Investimento também é mal direcionado
Levantamento da consultoria Inter.B aponta que o estoque de capital do país encerrou o ano de 2021 em 37,4% do PIB, quando o necessário para a modernização da infraestrutura deveria ser de ao menos 60%. O caminho para alcançar esse patamar, conforme o estudo, demandaria um gasto anual, público e privado, de no mínimo 3,64% do PIB ao longo por duas décadas. No ano passado, no entanto, o investimento em infraestrutura ficou em 1,73% do PIB, e a projeção para este ano é ainda menor: 1,71%.
Para Cláudio Frischtak, sócio fundador da Inter.B, a deficiência
no investimento do Estado se soma ao fato de as prioridades do orçamento geralmente
não estarem alinhadas ao interesse público. “Não é só uma questão de teto de
gastos – o problema maior, na realidade, é a prioridade”, avalia.
“Nesse sentido, o que é mais flagrante são as emendas do
relator, o chamado orçamento secreto. Só ali, no ano que vem, teremos R$ 20,4
bilhões que a gente não sabe nem para quê, afinal de contas não há transparência”,
diz.
“Quando há um pouco de transparência, o que se revela é uma péssima alocação de recursos, fragmentação dos investimentos, executados com baixa racionalidade, sem planejamento e tipicamente com elementos de clientelismo, quando não de patrimonialismo e apropriação privada, ou seja, corrupção, como notícias recentes têm revelado.”
Para fins de comparação, o orçamento do Departamento Nacional
de Infraestrutura de Transportes (Dnit) para 2023 prevê R$ 4,1 bilhões para investimentos,
que podem ou não ser executados. O valor, suficiente para construção de cerca
de 40 mil quilômetros de rodovias, é apenas um quinto do destinado a emendas do
relator.
Apesar do aumento da participação privada nos investimentos de infraestrutura desde 2019, principalmente nos setores de transportes e saneamento, o potencial ainda está aquém do ideal, segundo o estudo da Inter.B. A atração do capital privado, segundo economistas, passa necessariamente pela melhoraria nas condições de financiamento e principalmente de segurança jurídica.

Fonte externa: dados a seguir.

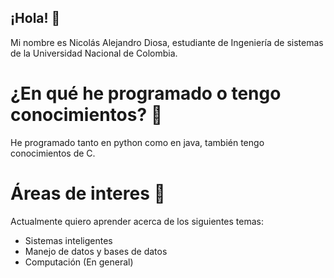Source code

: ## ¡Hola! 👋

Mi nombre es Nicolás Alejandro Diosa, estudiante de Ingeniería de sistemas de la Universidad Nacional de Colombia.

# ¿En qué he programado o tengo conocimientos? 🤔

He programado tanto en python como en java, también tengo conocimientos de C.

# Áreas de interes 🗿

Actualmente quiero aprender acerca de los siguientes temas:
<ul>
  <li>Sistemas inteligentes</li>
  <li>Manejo de datos y bases de datos</li>
  <li>Computación (En general)</li>
</ul>


<!--
**Nicolas-Diosa/Nicolas-Diosa** is a ✨ _special_ ✨ repository because its `README.md` (this file) appears on your GitHub profile.

Here are some ideas to get you started:

- 🔭 I’m currently working on ...
- 🌱 I’m currently learning ...
- 👯 I’m looking to collaborate on ...
- 🤔 I’m looking for help with ...
- 💬 Ask me about ...
- 📫 How to reach me: ...
- 😄 Pronouns: ...
- ⚡ Fun fact: ...
-->

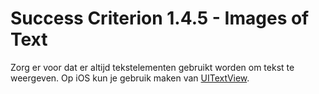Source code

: # Success Criterion 1.4.5 - Images of Text

Zorg er voor dat er altijd tekstelementen gebruikt worden om tekst te weergeven. Op iOS kun je gebruik maken van [UITextView](https://developer.apple.com/documentation/uikit/uitextview).
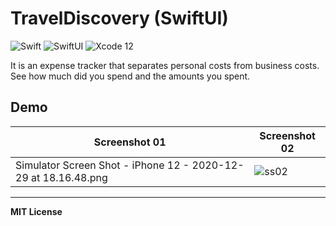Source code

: # TravelDiscovery (SwiftUI)
![Swift](https://img.shields.io/badge/Language-Swift-orange)
![SwiftUI](https://img.shields.io/badge/Platform-SwiftUI-purple)
![Xcode 12](https://img.shields.io/badge/IDE-Xcode%2012-blue)

It is an expense tracker that separates personal costs from business costs. See how much did you spend and the amounts you spent.

## Demo

| Screenshot 01                  | Screenshot 02                  |
| ------------------------------ | ------------------------------ |
|Simulator Screen Shot - iPhone 12 - 2020-12-29 at 18.16.48.png| ![ss02](.screenshots/ss02.png) |

---

**MIT License**
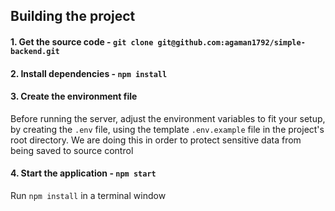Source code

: ## Building the project

#### 1. Get the source code - `git clone git@github.com:agaman1792/simple-backend.git`

#### 2. Install dependencies - `npm install`

#### 3. Create the environment file

Before running the server, adjust the environment variables to fit your setup, by creating the `.env` file, using the template `.env.example` file in the project's root directory.
We are doing this in order to protect sensitive data from being saved to source control

#### 4. Start the application - `npm start`

Run `npm install` in a terminal window

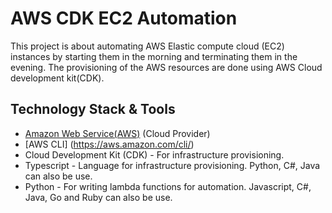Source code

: # AWS CDK EC2 Automation

This project is about automating AWS Elastic compute cloud (EC2) instances by starting them in the morning and terminating them in the evening. The provisioning of the AWS resources are done using AWS Cloud development kit(CDK).


## Technology Stack & Tools

- [Amazon Web Service(AWS)](https://aws.amazon.com/) (Cloud Provider)
- [AWS CLI] (https://aws.amazon.com/cli/)
- Cloud Development Kit (CDK) - For infrastructure provisioning.
- Typescript - Language for infrastructure provisioning. Python, C#, Java can also be use.
- Python  - For writing lambda functions for automation. Javascript, C#, Java, Go and Ruby can also be use.
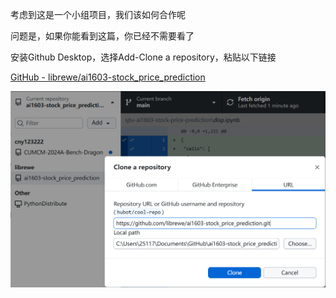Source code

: 考虑到这是一个小组项目，我们该如何合作呢

问题是，如果你能看到这篇，你已经不需要看了

安装Github Desktop，选择Add-Clone a repository，粘贴以下链接

[GitHub - librewe/ai1603-stock_price_prediction](https://github.com/librewe/ai1603-stock_price_prediction.git)

![f3401085-0bd2-4dee-be4f-1bb45b413932](.\img\2.png)
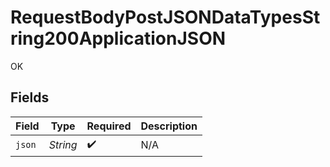 # RequestBodyPostJSONDataTypesString200ApplicationJSON

OK


## Fields

| Field              | Type               | Required           | Description        |
| ------------------ | ------------------ | ------------------ | ------------------ |
| `json`             | *String*           | :heavy_check_mark: | N/A                |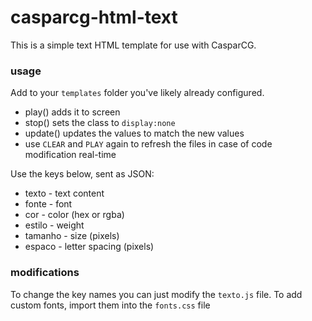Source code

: # casparcg-html-text 
This is a simple text HTML template for use with CasparCG.

### usage ###
Add to your `templates` folder you've likely already configured.

* play() adds it to screen
* stop() sets the class to `display:none`
* update() updates the values to match the new values
* use `CLEAR` and `PLAY` again to refresh the files in case of code modification real-time

Use the keys below, sent as JSON:
* texto - text content
* fonte - font
* cor - color (hex or rgba)
* estilo - weight
* tamanho - size (pixels)
* espaco - letter spacing (pixels)

### modifications ###
To change the key names you can just modify the  `texto.js` file.
To add custom fonts, import them into the `fonts.css` file
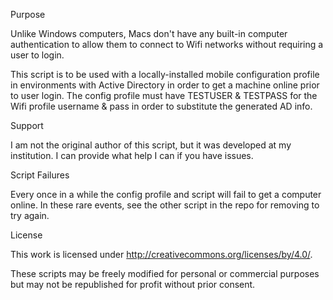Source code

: Purpose

Unlike Windows computers, Macs don't have any built-in computer authentication to allow them to connect to Wifi networks without requiring a user to login.

This script is to be used with a locally-installed mobile configuration profile in environments with Active Directory in order to get a machine online prior to user login.  The config profile must have TESTUSER & TESTPASS for the Wifi profile username & pass in order to substitute the generated AD info.  

Support

I am not the original author of this script, but it was developed at my institution.  I can provide what help I can if you have issues.

Script Failures

Every once in a while the config profile and script will fail to get a computer online.  In these rare events, see the other script in the repo for removing to try again. 

License

This work is licensed under http://creativecommons.org/licenses/by/4.0/.

These scripts may be freely modified for personal or commercial purposes but may not be republished for profit without prior consent.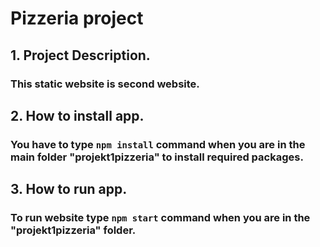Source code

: # Pizzeria project

## 1. Project Description.

### This static website is second website.

## 2. How to install app.

### You have to type `npm install` command when you are in the main folder **"projekt1pizzeria"** to install required packages.

## 3. How to run app.

### To run website type `npm start` command when you are in the **"projekt1pizzeria" folder**.
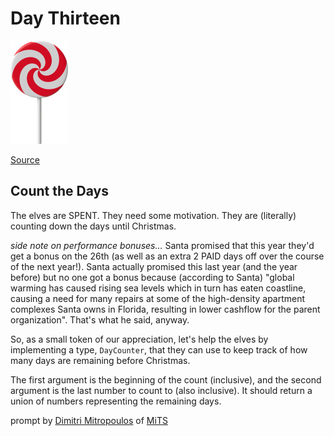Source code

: # Day Thirteen

<img src="day-13.png" width="92" height="165" alt="Lollipop">

[Source](https://typehero.dev/challenge/day-13)

## Count the Days

The elves are SPENT. They need some motivation. They are (literally) counting down the days until Christmas.

_side note on performance bonuses…_ Santa promised that this year they'd get a bonus on the 26th (as well as an extra 2 PAID days off over the course of the next year!). Santa actually promised this last year (and the year before) but no one got a bonus because (according to Santa) "global warming has caused rising sea levels which in turn has eaten coastline, causing a need for many repairs at some of the high-density apartment complexes Santa owns in Florida, resulting in lower cashflow for the parent organization". That's what he said, anyway.

So, as a small token of our appreciation, let's help the elves by implementing a type, `DayCounter`, that they can use to keep track of how many days are remaining before Christmas.

The first argument is the beginning of the count (inclusive), and the second argument is the last number to count to (also inclusive). It should return a union of numbers representing the remaining days.

prompt by [Dimitri Mitropoulos](https://github.com/dimitropoulos) of [MiTS](https://www.youtube.com/@MichiganTypeScript)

“Que investidor vai querer vir para um país em que ele pode
até ir para a Justiça e ter sua dívida reconhecida, mas receber da União um ‘devo
não nego, pago quando puder’?”, diz Juliana, referindo-se à PEC dos
Precatórios, aprovada em 2021 e que autorizou o governo a adiar o pagamento de dívidas.
Frischtak destaca ainda que a interferência do Executivo sobre os órgãos regulatórios aumentou nos últimos anos. “É preciso garantir maior independência, autonomia técnica, financeira e administrativa para as agências”, defende. “Existe hoje uma brecha de cerca de R$ 150 bilhões por ano de investimentos em infraestrutura, e certamente o setor público não tem como bancar esses valores. Uma boa parte disso tem de vir do setor privado.”